**What to work on**
Each line of the data below from the one holding "Senator Johnson: There" to the one holding "Tonight, I’m going", inclusive, is to be reproduced exactly; no other line belongs in the answer.

Page images and extracted text:
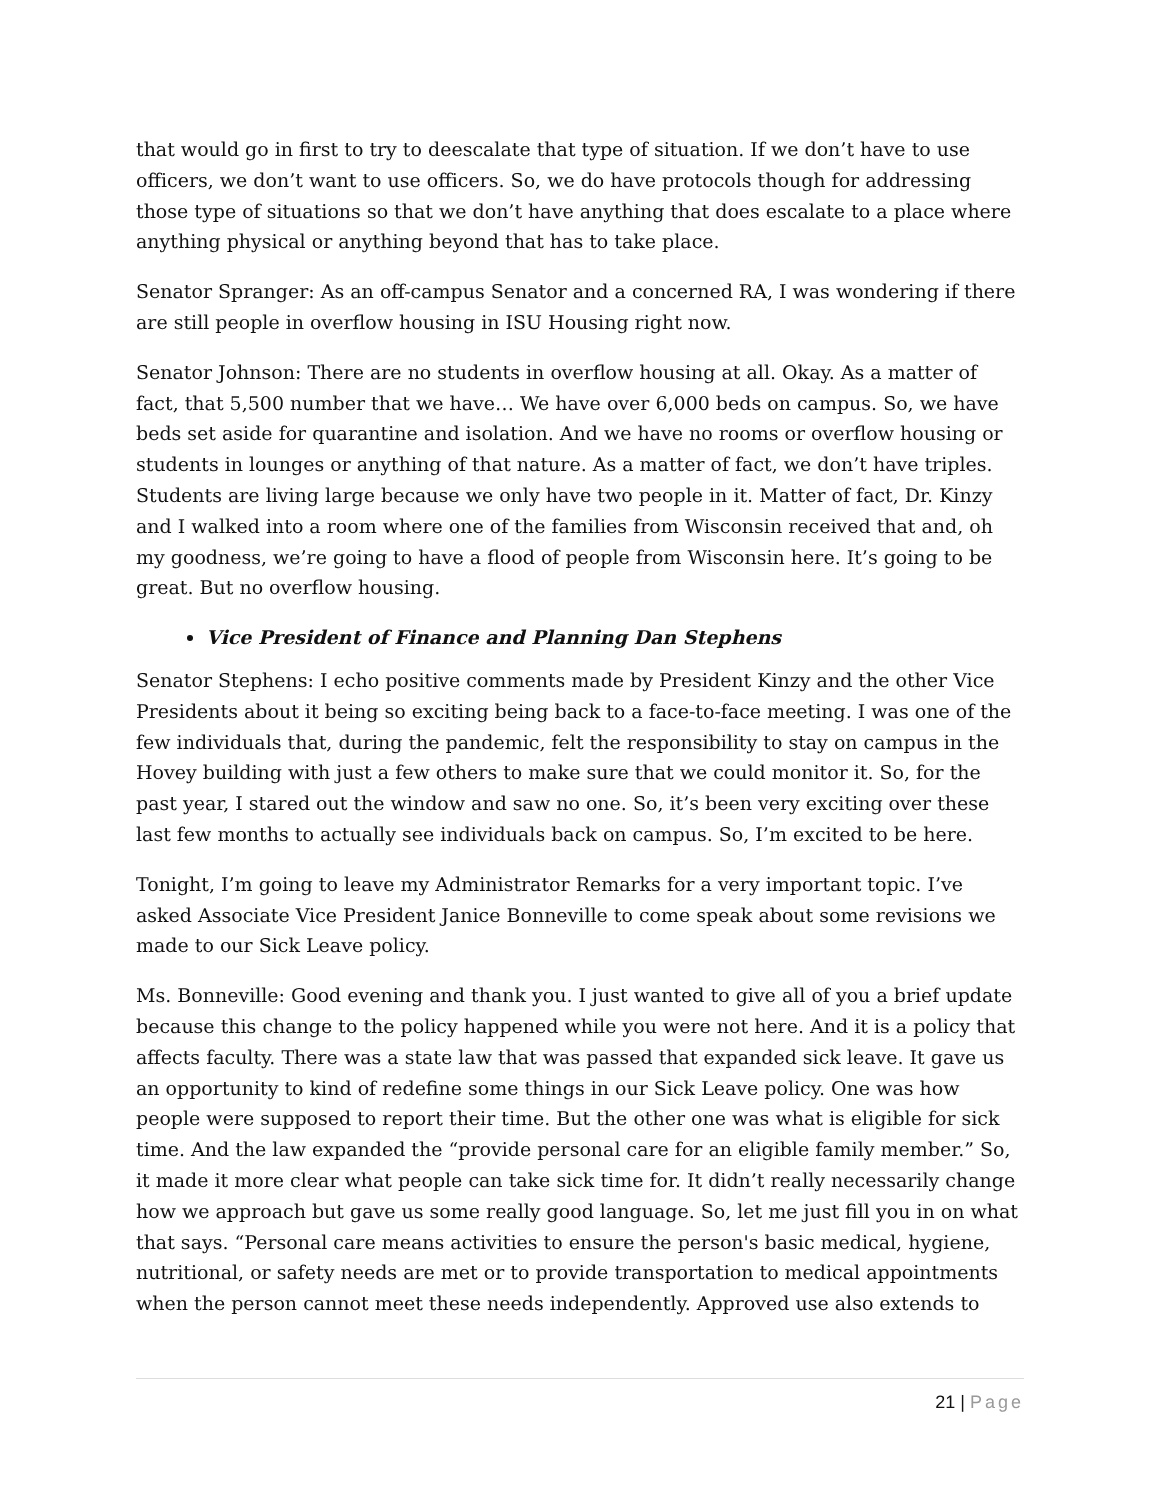that would go in first to try to deescalate that type of situation. If we don’t have to use officers, we don’t want to use officers. So, we do have protocols though for addressing those type of situations so that we don’t have anything that does escalate to a place where anything physical or anything beyond that has to take place.
Senator Spranger: As an off-campus Senator and a concerned RA, I was wondering if there are still people in overflow housing in ISU Housing right now.
Senator Johnson: There are no students in overflow housing at all. Okay. As a matter of fact, that 5,500 number that we have… We have over 6,000 beds on campus. So, we have beds set aside for quarantine and isolation. And we have no rooms or overflow housing or students in lounges or anything of that nature. As a matter of fact, we don’t have triples. Students are living large because we only have two people in it. Matter of fact, Dr. Kinzy and I walked into a room where one of the families from Wisconsin received that and, oh my goodness, we’re going to have a flood of people from Wisconsin here. It’s going to be great. But no overflow housing.
Vice President of Finance and Planning Dan Stephens
Senator Stephens: I echo positive comments made by President Kinzy and the other Vice Presidents about it being so exciting being back to a face-to-face meeting. I was one of the few individuals that, during the pandemic, felt the responsibility to stay on campus in the Hovey building with just a few others to make sure that we could monitor it. So, for the past year, I stared out the window and saw no one. So, it’s been very exciting over these last few months to actually see individuals back on campus. So, I’m excited to be here.
Tonight, I’m going to leave my Administrator Remarks for a very important topic. I’ve asked Associate Vice President Janice Bonneville to come speak about some revisions we made to our Sick Leave policy.
Ms. Bonneville: Good evening and thank you. I just wanted to give all of you a brief update because this change to the policy happened while you were not here. And it is a policy that affects faculty. There was a state law that was passed that expanded sick leave. It gave us an opportunity to kind of redefine some things in our Sick Leave policy. One was how people were supposed to report their time. But the other one was what is eligible for sick time. And the law expanded the “provide personal care for an eligible family member.” So, it made it more clear what people can take sick time for. It didn’t really necessarily change how we approach but gave us some really good language. So, let me just fill you in on what that says. “Personal care means activities to ensure the person's basic medical, hygiene, nutritional, or safety needs are met or to provide transportation to medical appointments when the person cannot meet these needs independently. Approved use also extends to
21 | Page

**Exercise output**
Senator Johnson: There are no students in overflow housing at all. Okay. As a matter of fact, that 5,500 number that we have… We have over 6,000 beds on campus. So, we have beds set aside for quarantine and isolation. And we have no rooms or overflow housing or students in lounges or anything of that nature. As a matter of fact, we don’t have triples. Students are living large because we only have two people in it. Matter of fact, Dr. Kinzy and I walked into a room where one of the families from Wisconsin received that and, oh my goodness, we’re going to have a flood of people from Wisconsin here. It’s going to be great. But no overflow housing.
Vice President of Finance and Planning Dan Stephens
Senator Stephens: I echo positive comments made by President Kinzy and the other Vice Presidents about it being so exciting being back to a face-to-face meeting. I was one of the few individuals that, during the pandemic, felt the responsibility to stay on campus in the Hovey building with just a few others to make sure that we could monitor it. So, for the past year, I stared out the window and saw no one. So, it’s been very exciting over these last few months to actually see individuals back on campus. So, I’m excited to be here.
Tonight, I’m going to leave my Administrator Remarks for a very important topic. I’ve asked Associate Vice President Janice Bonneville to come speak about some revisions we made to our Sick Leave policy.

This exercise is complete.